节选内容 —
-------

处理 stl 容器中的智能指针
我有一个 Foo 类,它有一个指向 Shape 派生类的智能指针向量。
我正在尝试实现 at(index) 成员函数。以下是我直观地要做的事情:
Foo<float> myfoo;
std::unique_ptr<Shape<float>> shape_ptr = myfoo.at(i);
shape_ptr->doSomething(param1, param2, ...);
定义 at(index) 函数时,我收到编译器错误消息。请注意,移动构造函数已定义,并且 Shape 基类是抽象的。下面,我给出一些代码用于说明目的。
此外,我最近在网上发现了一个关于如何使用 std::move 重载赋值运算符的示例。我通常遵循复制交换习惯用法。重载上述运算符的两种方法中哪一种对我的情况有意义?下面,我还说明了该函数的定义。
template < typename T >
class Foo{
public:
Foo();
Foo( Foo && );
~Foo();
void swap(Foo<T> &);
//Foo<T> & operator =( Foo<T> );
Foo<T> & operator =( Foo<T> && );
std::unique_ptr<Shape<T> > at ( int ) const; // error here!

-------

所给记录 —
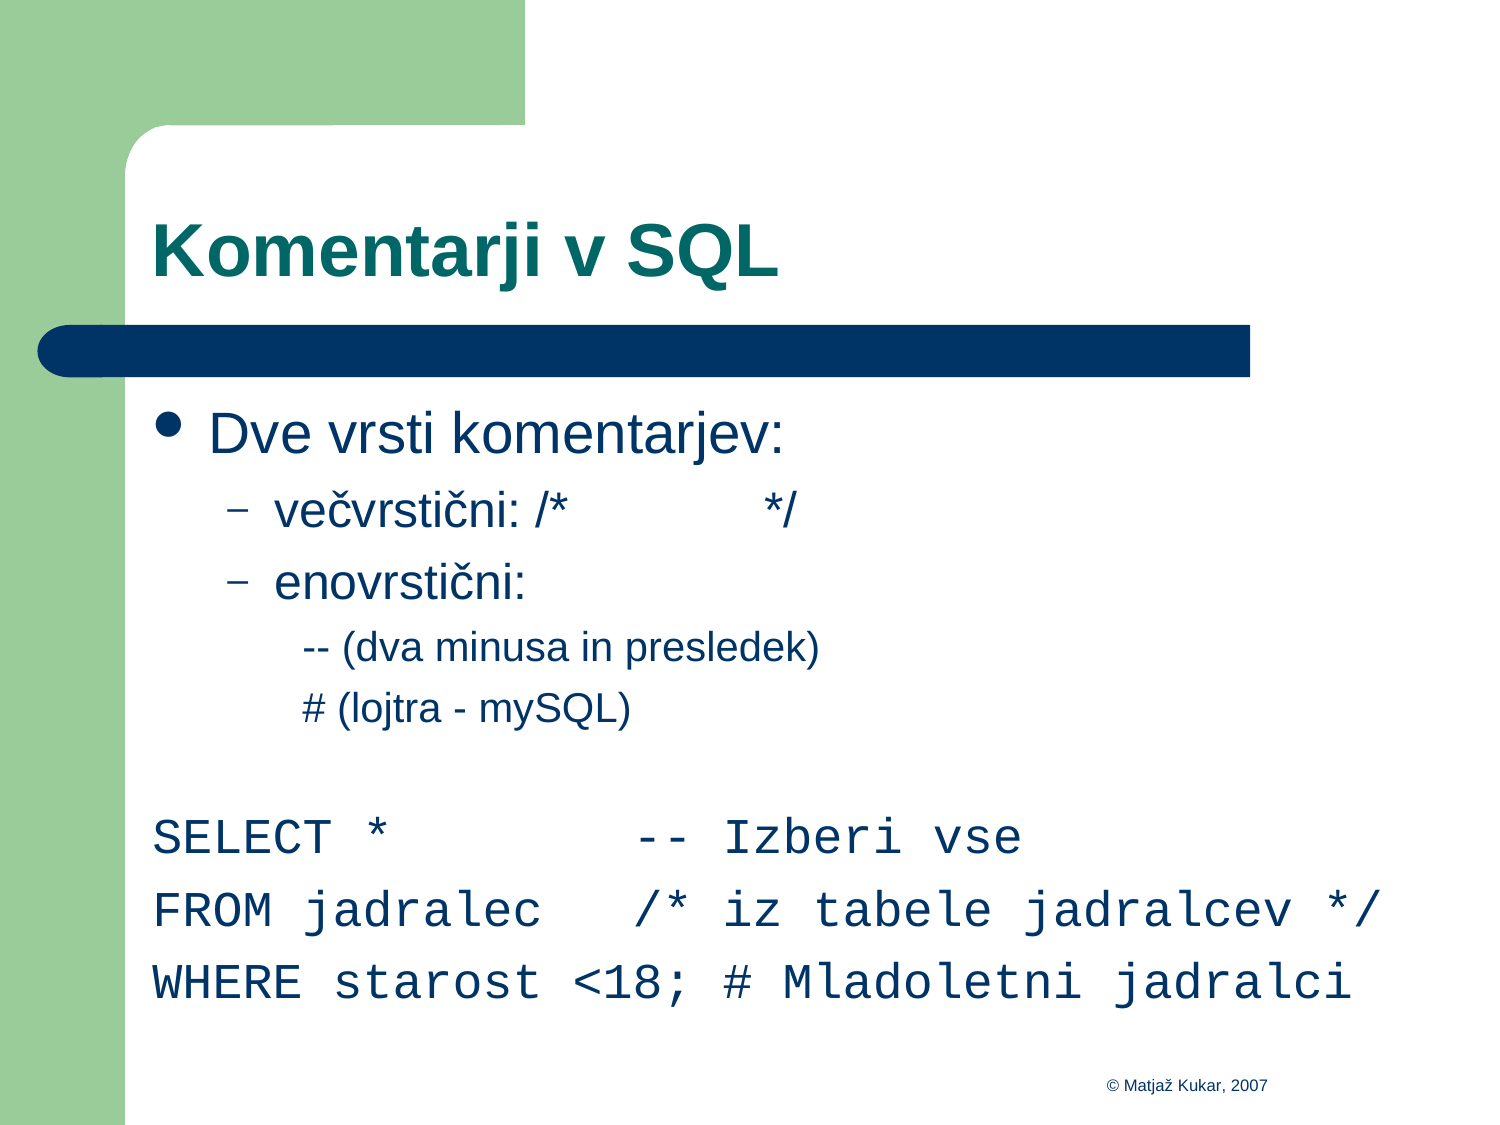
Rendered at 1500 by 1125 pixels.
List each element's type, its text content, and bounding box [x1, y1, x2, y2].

title Komentarji v SQL [136, 136, 1414, 301]
text_box © Matjaž Kukar, 2007 [949, 1025, 1426, 1103]
list Dve vrsti komentarjev: večvrstični: /* */ enovrstični: -- (dva minusa in presledek) # (lojtra - mySQL) SELECT * -- Izberi vse FROM jadralec /* iz tabele jadralcev */ WHERE starost <18; # Mladoletni jadralci [137, 387, 1400, 1089]
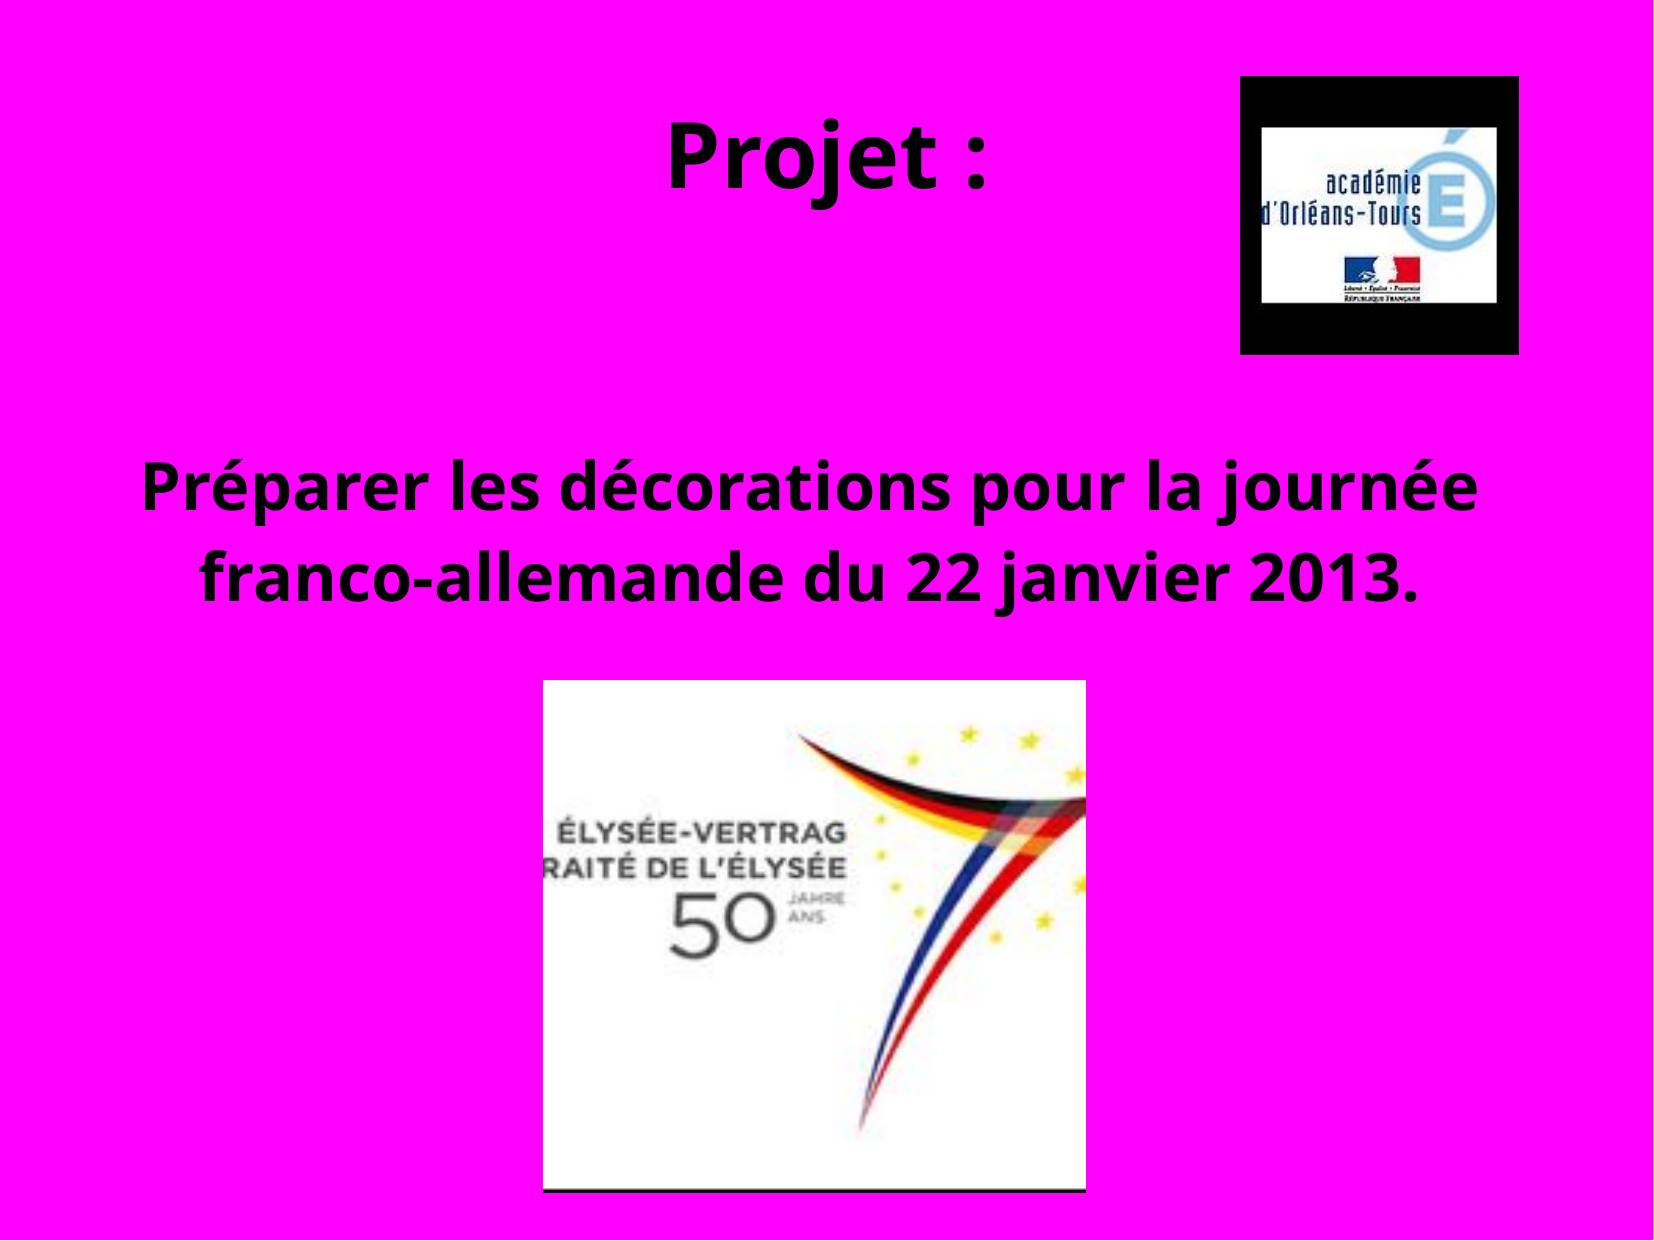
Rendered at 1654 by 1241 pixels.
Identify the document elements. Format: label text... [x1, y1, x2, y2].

picture [543, 680, 1086, 1193]
title Projet : [82, 49, 1571, 257]
picture [1240, 76, 1519, 355]
subtitle Préparer les décorations pour la journée franco-allemande du 22 janvier 2013. [82, 290, 1538, 1010]
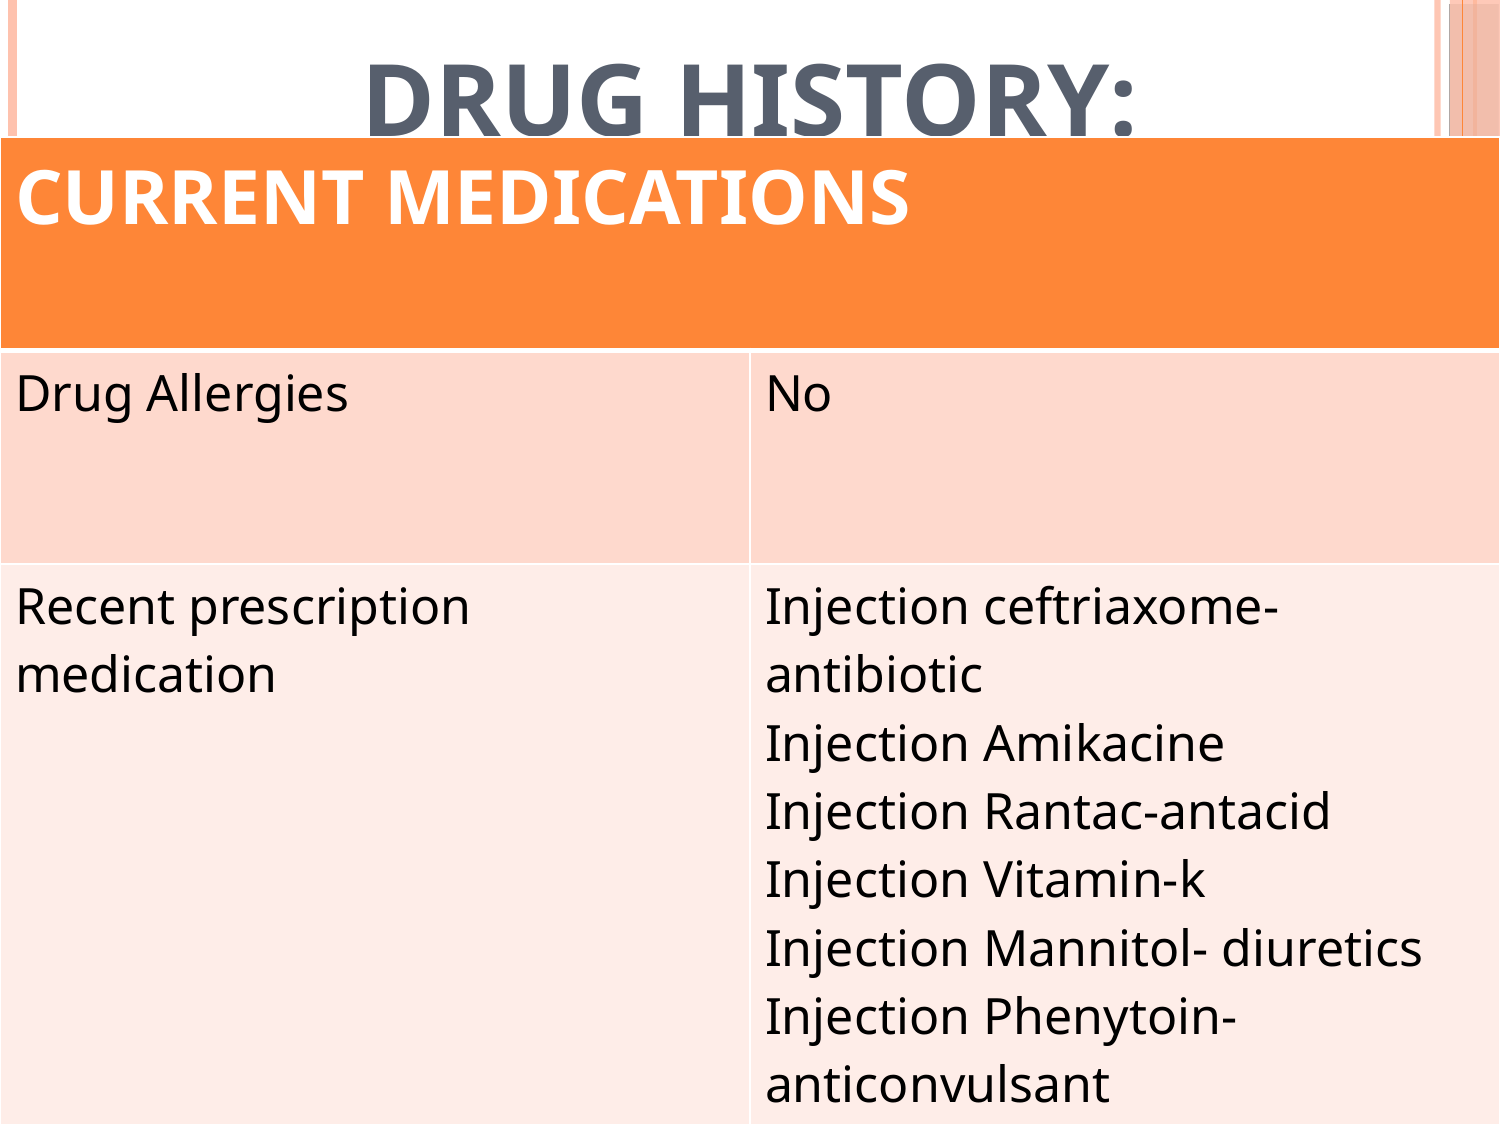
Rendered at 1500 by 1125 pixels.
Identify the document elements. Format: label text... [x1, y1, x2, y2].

title DRUG HISTORY: [0, 0, 1500, 136]
table_header CURRENT MEDICATIONS [1, 138, 1499, 348]
table_cell Injection ceftriaxome- antibiotic Injection Amikacine Injection Rantac-antacid Injection Vitamin-k Injection Mannitol- diuretics Injection Phenytoin- anticonvulsant [751, 565, 1499, 1124]
table_cell Recent prescription medication [1, 565, 749, 1124]
table_cell No [751, 353, 1499, 563]
table_cell Drug Allergies [1, 353, 749, 563]
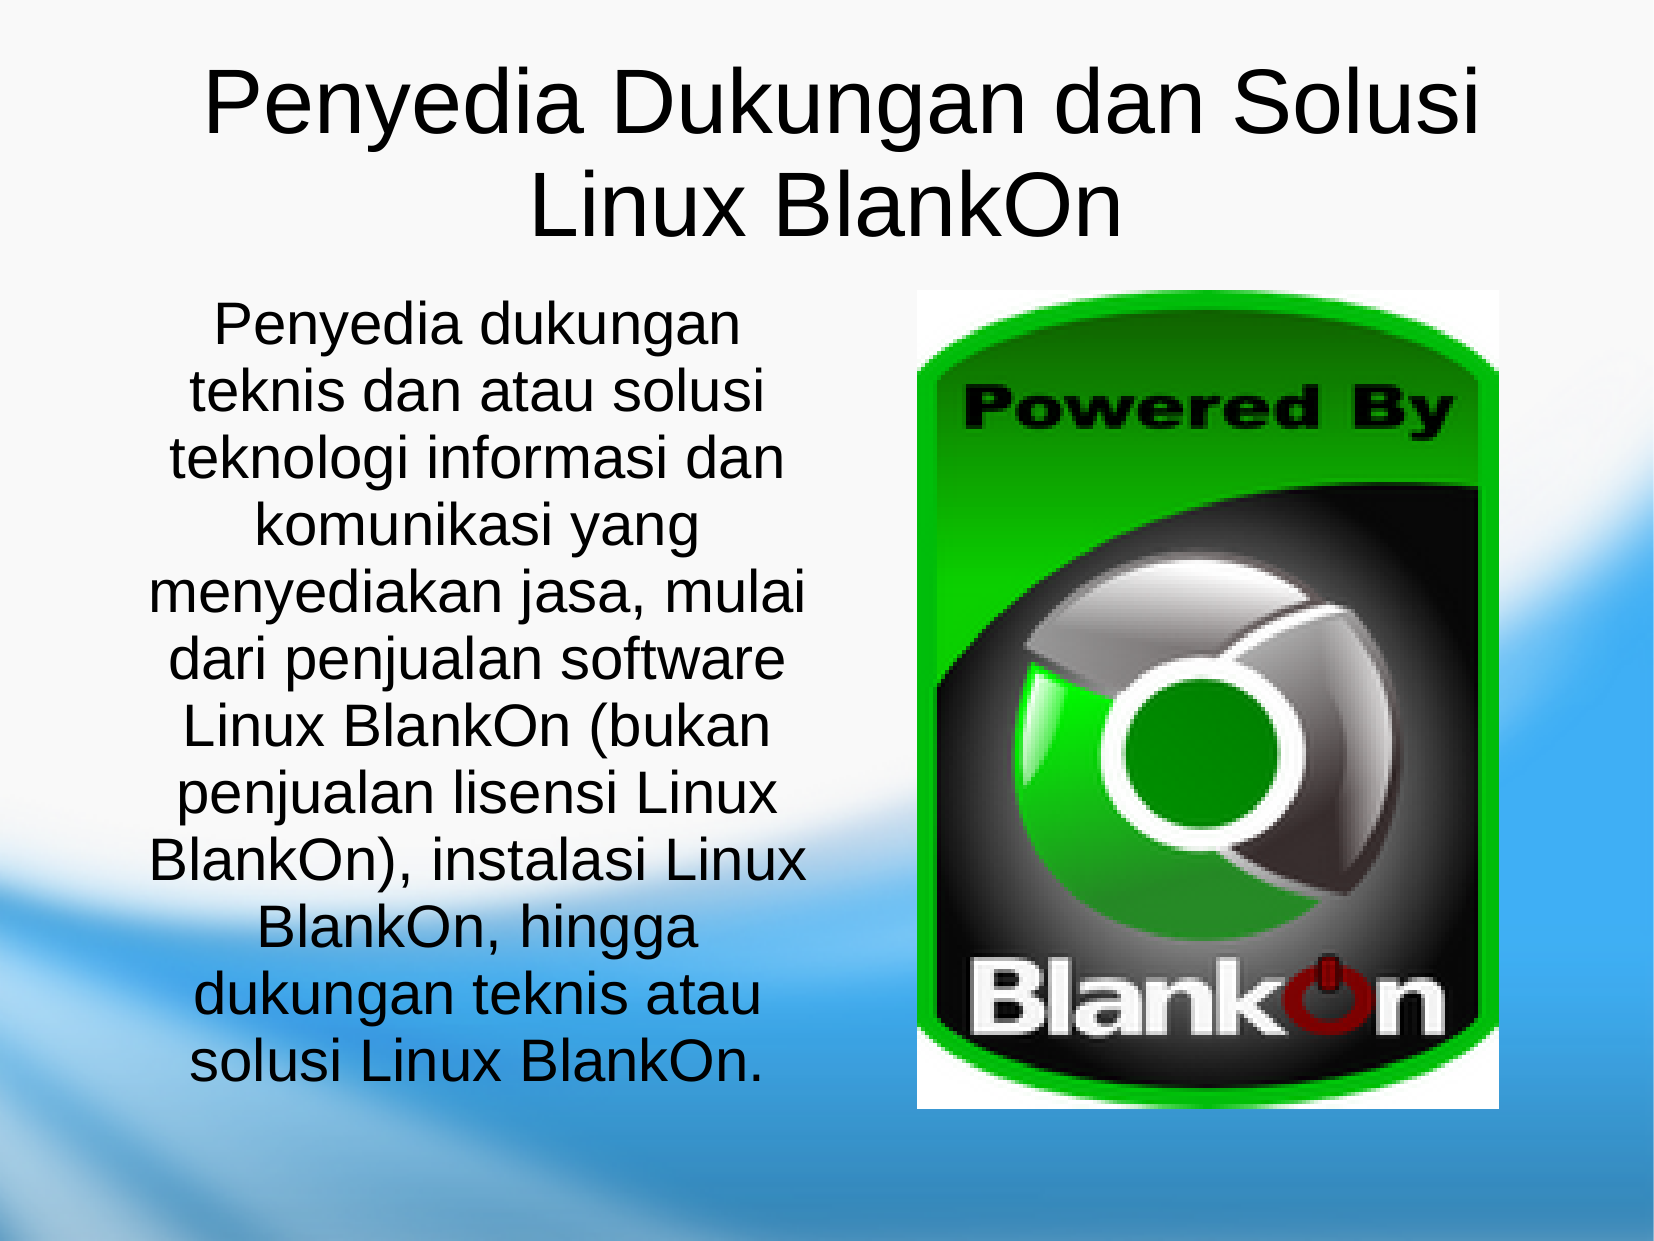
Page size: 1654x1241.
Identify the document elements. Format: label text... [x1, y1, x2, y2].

picture [0, 0, 1654, 1241]
title Penyedia Dukungan dan Solusi Linux BlankOn [82, 49, 1571, 257]
list Penyedia dukungan teknis dan atau solusi teknologi informasi dan komunikasi yang menyediakan jasa, mulai dari penjualan software Linux BlankOn (bukan penjualan lisensi Linux BlankOn), instalasi Linux BlankOn, hingga dukungan teknis atau solusi Linux BlankOn. [82, 290, 809, 1109]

-------

练习任务 —
**1)** 在这篇讲 STL 容器中智能指针的帖子里,提问者平时重载赋值运算符遵循的是什么习惯用法?
**2)** 请把记录从开头一直到包含“subtitle Préparer les”的那一行原样照抄下来,两头都算在内,图片不要放进答案里。
这些记录和上面那篇帖子没有关系。

任务答案 —
**1)** 复制交换习惯用法。

**2)**
Rendered at 1500 by 1125 pixels.
List each element's type, its text content, and bounding box [x1, y1, x2, y2].

title Komentarji v SQL [136, 136, 1414, 301]
text_box © Matjaž Kukar, 2007 [949, 1025, 1426, 1103]
list Dve vrsti komentarjev: večvrstični: /* */ enovrstični: -- (dva minusa in presledek) # (lojtra - mySQL) SELECT * -- Izberi vse FROM jadralec /* iz tabele jadralcev */ WHERE starost <18; # Mladoletni jadralci [137, 387, 1400, 1089]
Rendered at 1654 by 1241 pixels.
Identify the document elements. Format: label text... [x1, y1, x2, y2].

picture [543, 680, 1086, 1193]
title Projet : [82, 49, 1571, 257]
picture [1240, 76, 1519, 355]
subtitle Préparer les décorations pour la journée franco-allemande du 22 janvier 2013. [82, 290, 1538, 1010]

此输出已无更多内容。